Num certo período, Aaronson foi mesmo, sem exagero, um ser vivo.
Entre os vinte sete e os trinta anos Aaronson circulava - como um inseto obcecado - em torno de uma rotunda.
Todas as manhãs, um homem era visto, entre as sete e as sete e meia, a contornar a rotunda principal da cidade, rotunda onde desembocavam sessenta por cento do tráfego.
Às sete da manhã a fumaça dos automóveis era menor que ao fim da tarde, porém, mesmo assim, havia fumaça, metal e ainda a velocidade de alguns automóveis. E ali, no meio, correndo risco de vida, um homem dava centenas de voltas à rotunda, Aaronson (TAVARES, 2013, p. 7).

A coisa vai se desenvolvendo nesse nível, até lá pelas tantas chegarmos ao capítulo em que "Mateo perdeu o emprego". Não demora muito para se descobrir que esse rocambole todo não é sobre Mateo; ele é apenas uma das peças absurdas dessa engrenagens, que começa com Aaronson e termina em Mateo. Por isso é muito difícil explicar o que é esse livro. 

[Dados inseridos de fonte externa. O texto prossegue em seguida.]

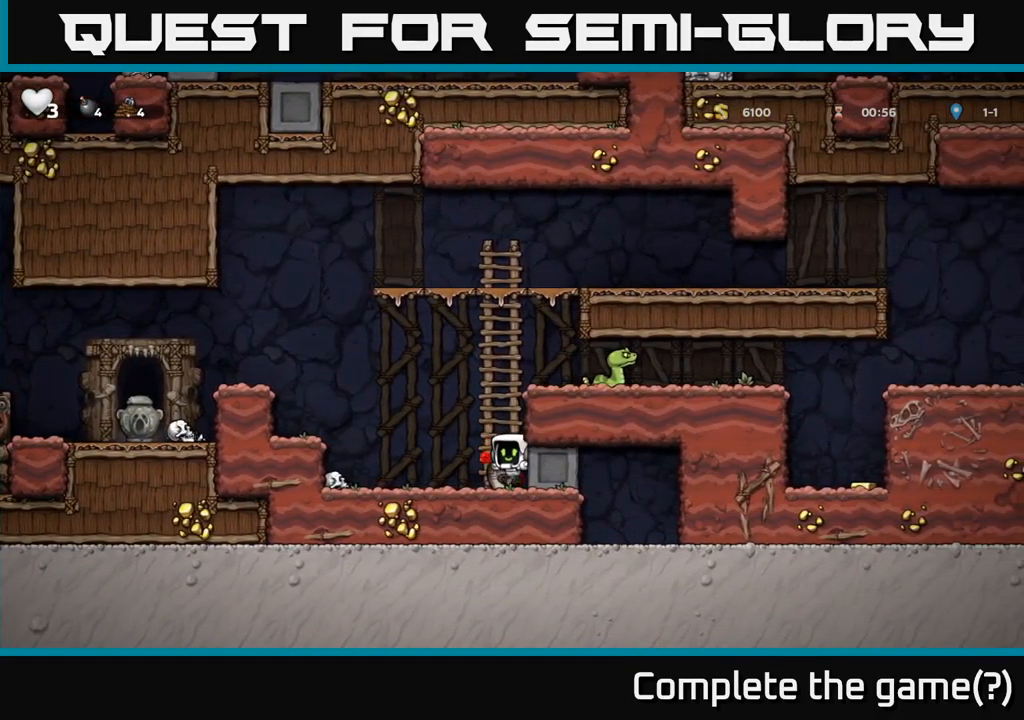
{"dt_ms": 500, "buttons": [], "right_stick": "center", "events": [[183, "A", "down"], [383, "A", "up"]]}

Esses são os livros de Gonçalo M. Tavares que já li

O elemento que une a obra de Gonçalo, pelo menos aquilo que conheço até o momento, é o nonsense, o absurdo à la Kafka, mas, ao mesmo tempo, diferente. A indicação de leitura, no entanto, não é (apenas) Mateo perdeu o emprego, mas uma seleção de histórias curtinhas chamada Short Movies. Por apresentar-se de modo tão visual, creio que funcione mesmo como um curta cinematográfico. Dá para ler em uma tarde; mesmo que você queira sorver o livro com calma, não dá, ele é tipo um vórtice que te puxa e só solta no final. Aqui vai um dos contos que compõem Short movies:

A máscara

Um homem com uma máscara de gás na cara. O rosto disforme. Como se fosse um monstro. Ele faz depois os gestos de um chimpanzé. Põe as mãos curvadas e simula os pequenos saltos e movimentos do chimpanzé.
O plano abre-se. Vemos para quem ele está a fazer aquilo. É para uma mulher. Uma mulher muito velha. Moribunda; ligada a várias máquinas e com soro a entrar no braço. Mesmo assim, a velha mulher sorri, primeiro; depois ri, ri muito, não consegue parar de rir. Só a vemos rir, como se tivesse perdido o controlo (TAVARES, 2011, n/p). 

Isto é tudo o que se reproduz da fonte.